1. A method of self-service by a seller to establish at a hosted service a store front that is distributable across a plurality of third party hosts, the method comprising:
a) receiving, by a hosted service operating on one or more servers, specification of one or more items to be displayed for sale in a store front for a seller;
b) generating, by the hosted service responsive to the specification, a portable widget for the store front identifying the one or more items for sale;
c) receiving, by the hosted service from the seller, identification of one or more third party hosts to which to publish the portable widget of the store front; and
d) initiating, by the hosted service, publishing of the portable widget of the store front to the one or more third party hosts.
2. The method of claim 1, further comprising receiving, by the hosted service, from the portable widget of the store front published on a third party host information from a buyer to complete a purchase of one or more items selected from the storefront.
3. The method of claim 1, further comprising completing, by the portable widget in communication with the hosted service, the purchase of the selected one or more items without the buyer traversing away from the store front displayed on the third party host.

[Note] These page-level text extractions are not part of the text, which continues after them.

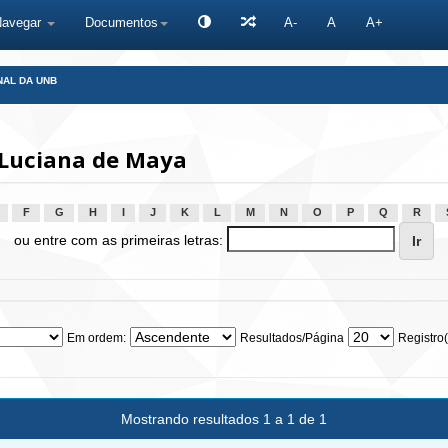
Navegar
Documentos
A-
A
A+
NAL DA UNB
 Luciana de Maya
F
G
H
I
J
K
L
M
N
O
P
Q
R
ou entre com as primeiras letras:
Em ordem:
Resultados/Página
Registro(
Mostrando resultados 1 a 1 de 1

4. The method of claim 1, further comprising determining, by the hosted service, a share of revenue from sales of the one or more items from the storefront between the hosted service, the seller and the one or more third party hosts.
5. The method of claim 1, wherein step (a) further comprises receiving, by the hosted service, the specification by the seller of digital content for the one or more items to be displayed for sale in the storefront.
6. The method of claim 1, wherein step (a) further comprises receiving, by the hosted service, the specification by the seller of physical items for the one or more items to be displayed for sale in the storefront.
7. The method of claim 1, wherein step (a) further comprises receiving, by the hosted service, the specification by the seller of one of different prices or different currencies for the one or more items.
8. The method of claim 1, wherein step (b) further comprises one of automatically generating or automatically updating, by the hosted service, the store front responsive to a feed from a third party system.
9. The method of claim 1, wherein step (d) further comprises communicating, by the hosted service, the portable widget of the store front to a third party host of the one or more third party hosts.
10. The method of claim 1, further comprising notifying, by the hosted service, to the seller and a buyer a status of fulfillment of physical items purchased by the buyer from the store front.
11. A system of providing self-service to a seller to establish at a hosted service a store front that is distributable across a plurality of third party hosts, the system comprising:
a user interface of a hosted service operating on one or more servers receiving specification of one or more items to be displayed for sale in a store front for a seller;
a portable widget for the store front generated by the hosted service responsive to the specification, the portable widget for the store front identifying the one or more items for sale; and
a publishing user interface of the hosted service receiving from the seller identification of one or more third party hosts to which to publish the portable widget of the store front;
wherein the hosted service initiates publishing of the portable widget of the store front to the one or more third party hosts.
12. The system of claim 11, wherein the hosted service receives from the portable widget of the store front published on a third party host information from a buyer to complete a purchase of one or more items selected from the store front.
13. The system of claim 11, wherein the hosted service in communication with the portable widget, completed the purchase of the selected one or more items without the buyer traversing away from the store front displayed on the third party host.
14. The system of claim 11, wherein the hosted service determines a share of revenue from sales of the one or more items from the store front between the hosted service, the seller and the one or more third party hosts.
15. The system of claim 11, wherein the hosted service receives the specification by the seller of digital content for the one or more items to be displayed for sale in the store front.
16. The system of claim 11, wherein the hosted service receives the specification by the seller of physical items for the one or more items to be displayed for sale in the store front.
17. The system of claim 11, wherein the hosted service receives the specification by the seller of one of different prices or different currencies for the one or more items.
18. The system of claim 11, wherein the hosted service automatically generates or automatically updates the store front responsive to a feed from a third party system.
19. The system of claim 11, wherein the hosted service communicates the portable widget of the store front to a third party host of the one or more third party hosts.
20. The system of claim 11, wherein the hosted service notifies the seller and a buyer a status of fulfillment of physical items purchased by the buyer from the store front.